Con esta toma de conciencia se produjo un notable cambio de orientación de mi atención, que pasó de estar ubicada en mi historia a hacerlo en la interminable profundidad de ser que siempre había existido por debajo de ella. ¡Qué paz! ¡Qué descanso! Previamente había experimentado momentos de unidad cósmica o de dicha sublime, pero esto tenía otra naturaleza. Era un éxtasis sobrio, el momento de reconocer que ¡no estaba limitada por la historia de mi «yo»!
 
La simplicidad de la toma de conciencia que se había dado en ese momento era difícil de creer. Nunca pensé que podía ser así de sencillo.

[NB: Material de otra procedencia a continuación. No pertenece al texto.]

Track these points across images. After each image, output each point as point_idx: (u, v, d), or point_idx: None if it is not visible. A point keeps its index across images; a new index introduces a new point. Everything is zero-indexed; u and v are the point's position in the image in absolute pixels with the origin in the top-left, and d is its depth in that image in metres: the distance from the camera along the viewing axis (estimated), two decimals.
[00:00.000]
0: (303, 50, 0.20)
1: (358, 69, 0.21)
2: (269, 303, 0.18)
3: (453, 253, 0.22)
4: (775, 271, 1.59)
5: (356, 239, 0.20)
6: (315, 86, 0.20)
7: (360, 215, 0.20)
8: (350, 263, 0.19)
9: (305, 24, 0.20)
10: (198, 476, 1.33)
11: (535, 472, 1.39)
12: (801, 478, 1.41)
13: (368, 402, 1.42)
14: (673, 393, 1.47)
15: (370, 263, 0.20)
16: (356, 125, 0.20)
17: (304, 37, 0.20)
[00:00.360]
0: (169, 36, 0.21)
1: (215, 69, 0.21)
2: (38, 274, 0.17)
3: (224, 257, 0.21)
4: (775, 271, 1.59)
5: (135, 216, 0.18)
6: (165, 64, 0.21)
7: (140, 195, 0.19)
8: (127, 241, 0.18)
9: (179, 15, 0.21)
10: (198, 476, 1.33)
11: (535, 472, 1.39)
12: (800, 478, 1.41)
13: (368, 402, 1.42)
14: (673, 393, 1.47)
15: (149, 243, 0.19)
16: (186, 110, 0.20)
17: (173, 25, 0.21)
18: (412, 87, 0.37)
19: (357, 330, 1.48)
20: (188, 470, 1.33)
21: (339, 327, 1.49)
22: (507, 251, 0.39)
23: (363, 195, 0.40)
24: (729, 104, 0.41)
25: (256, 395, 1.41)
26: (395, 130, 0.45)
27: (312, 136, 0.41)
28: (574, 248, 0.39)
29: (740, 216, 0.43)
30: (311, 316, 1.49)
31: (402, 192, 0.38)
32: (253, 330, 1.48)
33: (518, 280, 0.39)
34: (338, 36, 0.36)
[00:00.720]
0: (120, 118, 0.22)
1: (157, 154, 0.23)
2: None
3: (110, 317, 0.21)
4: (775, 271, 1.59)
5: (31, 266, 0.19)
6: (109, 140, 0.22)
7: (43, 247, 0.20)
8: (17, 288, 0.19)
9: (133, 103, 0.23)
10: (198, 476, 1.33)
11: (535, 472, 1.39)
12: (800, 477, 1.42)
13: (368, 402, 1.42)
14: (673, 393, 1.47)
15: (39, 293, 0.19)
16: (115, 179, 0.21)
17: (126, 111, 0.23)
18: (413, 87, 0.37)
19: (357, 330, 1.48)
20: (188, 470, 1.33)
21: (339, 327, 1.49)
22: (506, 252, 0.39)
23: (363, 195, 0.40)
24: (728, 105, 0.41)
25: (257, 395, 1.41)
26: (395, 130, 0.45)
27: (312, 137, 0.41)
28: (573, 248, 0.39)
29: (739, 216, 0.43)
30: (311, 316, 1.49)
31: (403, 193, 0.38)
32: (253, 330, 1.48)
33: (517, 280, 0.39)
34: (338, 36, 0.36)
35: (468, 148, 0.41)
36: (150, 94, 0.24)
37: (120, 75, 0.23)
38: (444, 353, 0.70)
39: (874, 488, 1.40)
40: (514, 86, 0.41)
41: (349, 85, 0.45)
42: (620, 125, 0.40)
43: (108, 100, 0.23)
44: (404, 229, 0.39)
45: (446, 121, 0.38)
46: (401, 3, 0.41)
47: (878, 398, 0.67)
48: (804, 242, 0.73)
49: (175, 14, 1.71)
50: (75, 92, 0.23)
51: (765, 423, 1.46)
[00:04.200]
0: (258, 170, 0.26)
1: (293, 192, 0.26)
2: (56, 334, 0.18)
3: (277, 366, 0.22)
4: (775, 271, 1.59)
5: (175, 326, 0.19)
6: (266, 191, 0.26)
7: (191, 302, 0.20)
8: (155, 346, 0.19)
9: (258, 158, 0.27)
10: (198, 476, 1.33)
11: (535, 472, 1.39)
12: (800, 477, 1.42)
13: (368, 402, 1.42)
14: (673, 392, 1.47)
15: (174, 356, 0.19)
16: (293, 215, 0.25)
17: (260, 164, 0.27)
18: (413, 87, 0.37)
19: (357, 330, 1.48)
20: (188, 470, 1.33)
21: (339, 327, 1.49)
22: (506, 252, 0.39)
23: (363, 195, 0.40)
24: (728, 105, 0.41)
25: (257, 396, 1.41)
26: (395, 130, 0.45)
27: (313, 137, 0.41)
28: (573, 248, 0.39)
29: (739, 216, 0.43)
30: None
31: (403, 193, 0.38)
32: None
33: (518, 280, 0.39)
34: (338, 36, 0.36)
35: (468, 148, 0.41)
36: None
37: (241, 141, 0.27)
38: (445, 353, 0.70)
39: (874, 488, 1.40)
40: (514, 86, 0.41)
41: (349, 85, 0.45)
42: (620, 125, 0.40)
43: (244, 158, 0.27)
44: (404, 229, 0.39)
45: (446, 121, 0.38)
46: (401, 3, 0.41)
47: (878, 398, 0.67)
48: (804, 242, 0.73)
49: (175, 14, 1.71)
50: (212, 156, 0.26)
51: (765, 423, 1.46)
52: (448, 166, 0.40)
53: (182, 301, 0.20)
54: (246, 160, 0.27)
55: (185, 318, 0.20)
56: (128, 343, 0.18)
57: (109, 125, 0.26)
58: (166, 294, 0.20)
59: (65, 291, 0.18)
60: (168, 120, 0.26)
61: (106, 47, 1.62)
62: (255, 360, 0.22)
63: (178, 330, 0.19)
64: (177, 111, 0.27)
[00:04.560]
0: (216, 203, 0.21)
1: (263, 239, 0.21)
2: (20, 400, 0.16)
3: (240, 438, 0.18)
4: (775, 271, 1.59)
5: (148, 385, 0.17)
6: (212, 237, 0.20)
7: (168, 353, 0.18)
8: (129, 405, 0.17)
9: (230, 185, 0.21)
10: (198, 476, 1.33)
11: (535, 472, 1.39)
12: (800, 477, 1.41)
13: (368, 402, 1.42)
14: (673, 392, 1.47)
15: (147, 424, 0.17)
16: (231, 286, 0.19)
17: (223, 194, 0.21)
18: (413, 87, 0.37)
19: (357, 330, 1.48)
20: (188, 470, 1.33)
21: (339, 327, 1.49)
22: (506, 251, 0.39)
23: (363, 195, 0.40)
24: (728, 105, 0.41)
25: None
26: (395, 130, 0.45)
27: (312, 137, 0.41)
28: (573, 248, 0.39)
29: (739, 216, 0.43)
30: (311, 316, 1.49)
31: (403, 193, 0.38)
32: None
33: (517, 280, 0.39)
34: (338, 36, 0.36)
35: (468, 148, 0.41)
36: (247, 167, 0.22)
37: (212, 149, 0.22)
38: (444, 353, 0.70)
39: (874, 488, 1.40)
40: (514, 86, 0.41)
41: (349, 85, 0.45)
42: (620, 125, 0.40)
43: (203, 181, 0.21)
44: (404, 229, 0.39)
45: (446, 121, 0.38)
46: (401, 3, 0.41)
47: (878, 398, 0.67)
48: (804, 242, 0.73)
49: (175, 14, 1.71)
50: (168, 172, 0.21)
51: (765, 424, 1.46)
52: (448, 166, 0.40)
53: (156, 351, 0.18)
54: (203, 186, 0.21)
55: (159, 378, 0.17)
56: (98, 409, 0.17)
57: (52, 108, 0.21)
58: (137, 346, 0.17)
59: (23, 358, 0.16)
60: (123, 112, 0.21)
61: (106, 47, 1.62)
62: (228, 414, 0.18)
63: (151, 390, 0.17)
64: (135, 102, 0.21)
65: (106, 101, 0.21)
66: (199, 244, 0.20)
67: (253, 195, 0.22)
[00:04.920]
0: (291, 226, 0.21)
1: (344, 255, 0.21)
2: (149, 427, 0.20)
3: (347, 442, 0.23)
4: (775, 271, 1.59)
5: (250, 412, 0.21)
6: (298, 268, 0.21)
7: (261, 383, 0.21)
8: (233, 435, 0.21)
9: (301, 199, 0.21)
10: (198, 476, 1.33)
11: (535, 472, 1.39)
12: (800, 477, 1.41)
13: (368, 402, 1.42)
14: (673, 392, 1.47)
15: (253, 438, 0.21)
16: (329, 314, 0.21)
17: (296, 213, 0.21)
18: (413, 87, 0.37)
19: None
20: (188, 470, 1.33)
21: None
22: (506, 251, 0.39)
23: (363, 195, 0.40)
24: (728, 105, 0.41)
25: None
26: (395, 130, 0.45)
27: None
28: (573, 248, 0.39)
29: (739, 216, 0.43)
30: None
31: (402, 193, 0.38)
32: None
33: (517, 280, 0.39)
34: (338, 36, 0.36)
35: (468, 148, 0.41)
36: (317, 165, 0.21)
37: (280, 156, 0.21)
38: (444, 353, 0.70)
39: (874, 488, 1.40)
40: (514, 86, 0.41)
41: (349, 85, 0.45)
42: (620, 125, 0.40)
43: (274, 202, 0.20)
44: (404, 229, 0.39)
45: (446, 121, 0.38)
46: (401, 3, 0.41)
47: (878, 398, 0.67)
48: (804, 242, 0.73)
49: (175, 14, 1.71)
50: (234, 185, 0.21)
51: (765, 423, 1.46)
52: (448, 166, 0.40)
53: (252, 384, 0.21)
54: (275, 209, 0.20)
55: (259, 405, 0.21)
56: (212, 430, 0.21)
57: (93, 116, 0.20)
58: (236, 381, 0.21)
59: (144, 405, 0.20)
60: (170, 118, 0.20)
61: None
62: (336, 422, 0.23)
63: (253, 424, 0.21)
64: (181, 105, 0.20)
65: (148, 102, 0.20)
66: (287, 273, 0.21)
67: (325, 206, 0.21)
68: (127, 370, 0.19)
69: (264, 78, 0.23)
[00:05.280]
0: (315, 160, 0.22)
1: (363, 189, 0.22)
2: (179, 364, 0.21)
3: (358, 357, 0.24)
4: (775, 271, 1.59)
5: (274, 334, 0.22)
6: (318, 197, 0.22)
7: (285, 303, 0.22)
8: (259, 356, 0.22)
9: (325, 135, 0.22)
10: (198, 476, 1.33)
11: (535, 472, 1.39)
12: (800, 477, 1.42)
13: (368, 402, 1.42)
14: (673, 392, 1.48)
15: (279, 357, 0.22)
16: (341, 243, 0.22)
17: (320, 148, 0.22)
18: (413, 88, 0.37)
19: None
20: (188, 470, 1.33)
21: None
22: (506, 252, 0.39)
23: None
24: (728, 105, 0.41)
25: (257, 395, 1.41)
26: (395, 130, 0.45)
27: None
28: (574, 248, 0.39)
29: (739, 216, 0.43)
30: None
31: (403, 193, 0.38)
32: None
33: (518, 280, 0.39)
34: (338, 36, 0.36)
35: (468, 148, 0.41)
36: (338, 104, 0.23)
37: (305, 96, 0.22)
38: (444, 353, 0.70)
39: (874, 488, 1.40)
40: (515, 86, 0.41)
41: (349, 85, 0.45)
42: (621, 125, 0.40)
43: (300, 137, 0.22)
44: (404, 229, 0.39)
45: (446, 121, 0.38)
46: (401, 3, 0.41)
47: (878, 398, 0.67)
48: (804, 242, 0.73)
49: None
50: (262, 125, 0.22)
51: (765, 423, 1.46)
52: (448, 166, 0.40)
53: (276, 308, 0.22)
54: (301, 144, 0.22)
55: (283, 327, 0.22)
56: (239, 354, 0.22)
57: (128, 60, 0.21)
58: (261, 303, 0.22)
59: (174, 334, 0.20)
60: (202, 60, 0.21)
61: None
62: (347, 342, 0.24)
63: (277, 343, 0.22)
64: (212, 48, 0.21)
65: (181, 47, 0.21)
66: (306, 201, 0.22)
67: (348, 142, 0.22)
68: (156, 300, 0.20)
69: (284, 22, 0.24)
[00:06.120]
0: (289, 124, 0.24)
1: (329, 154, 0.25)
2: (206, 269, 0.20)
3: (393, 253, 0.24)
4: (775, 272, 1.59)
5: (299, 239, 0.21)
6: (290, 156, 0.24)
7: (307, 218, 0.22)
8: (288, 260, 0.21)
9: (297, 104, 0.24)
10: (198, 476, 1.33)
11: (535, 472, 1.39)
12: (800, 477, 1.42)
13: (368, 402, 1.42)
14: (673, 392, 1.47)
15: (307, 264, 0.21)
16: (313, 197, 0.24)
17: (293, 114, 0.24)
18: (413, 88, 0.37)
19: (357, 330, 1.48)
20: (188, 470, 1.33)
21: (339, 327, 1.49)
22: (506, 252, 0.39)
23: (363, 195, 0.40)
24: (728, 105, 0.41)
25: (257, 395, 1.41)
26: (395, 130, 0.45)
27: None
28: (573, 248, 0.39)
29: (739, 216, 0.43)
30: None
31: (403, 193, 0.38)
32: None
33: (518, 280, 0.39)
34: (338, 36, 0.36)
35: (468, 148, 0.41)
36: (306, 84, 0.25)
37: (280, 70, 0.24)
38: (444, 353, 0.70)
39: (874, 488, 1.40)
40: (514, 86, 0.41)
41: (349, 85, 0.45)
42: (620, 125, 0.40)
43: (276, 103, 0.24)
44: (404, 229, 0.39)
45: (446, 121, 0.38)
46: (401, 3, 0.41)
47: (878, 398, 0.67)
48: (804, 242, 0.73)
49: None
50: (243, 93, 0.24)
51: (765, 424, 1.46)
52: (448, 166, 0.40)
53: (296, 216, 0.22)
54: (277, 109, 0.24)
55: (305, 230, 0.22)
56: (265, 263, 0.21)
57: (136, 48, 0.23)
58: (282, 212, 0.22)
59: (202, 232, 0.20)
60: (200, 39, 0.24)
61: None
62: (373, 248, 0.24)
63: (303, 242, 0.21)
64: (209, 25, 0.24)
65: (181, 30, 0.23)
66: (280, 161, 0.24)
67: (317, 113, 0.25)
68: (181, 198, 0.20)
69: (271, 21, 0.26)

Me habían enseñado que a menos que estés libre de pecado, de avaricia, agresividad, odio y karma, no puedes llegar a este lugar, y yo creía en lo que me enseñaban. Finalmente, me di cuenta de que cualquier cosa que pensara no era más que un pensamiento, y de que no podía confiar en él pues estaba sujeto al condicionamiento y la desaparición. El descubrimiento de la verdad conllevaba la pérdida de confianza en éL El pensamiento ya no podía ser el maestro. El miedo que antes me producía no saber se transformó en la alegría de no saber. No saber era tener la mente abierta a lo que no podía ser percibido por el pensamiento. ¡Qué alivio! ¡Qué profunda liberación!
Pasé algún tiempo con mi maestro, durante el cual me cuestionó y me puso a prueba hasta que comprobó que mis pensamientos se habían detenido. Cuando vio el resultado de ese aquietamiento, me pidió que fuera «de puerta en puerta» y hablara a otros de mi experiencia. Yo le dije:
-Maestro, no sé cómo hacerlo -y él me respondió:
-Bien. Así sólo podrás hablar de tu propia experiencia”.
Gracias, Tony por haberme dejado copiarte y decir con tus palabras lo que yo siento y quiero contar a otros.
 
Un ‘pequeño’ apéndice bíblico; un programa, en el fondo: ‘Dichoso el hombre que escucha, velando ante mi puerta, guardando las jambas de mi entrada’ (Prov 8, 34). Pero, cuántos no saben esperar; y menos cuando el misterio no entra por los ojos…y se revela en una espera lenta, muy lenta, a veces; casi siempre…
 

1 osho, Meditación. La primera y última libertad, Gaia, Madrid, 1995, 217.
2 Creer en Dios no sirve de nada si no soy consciente de que ‘vivo en Dios’.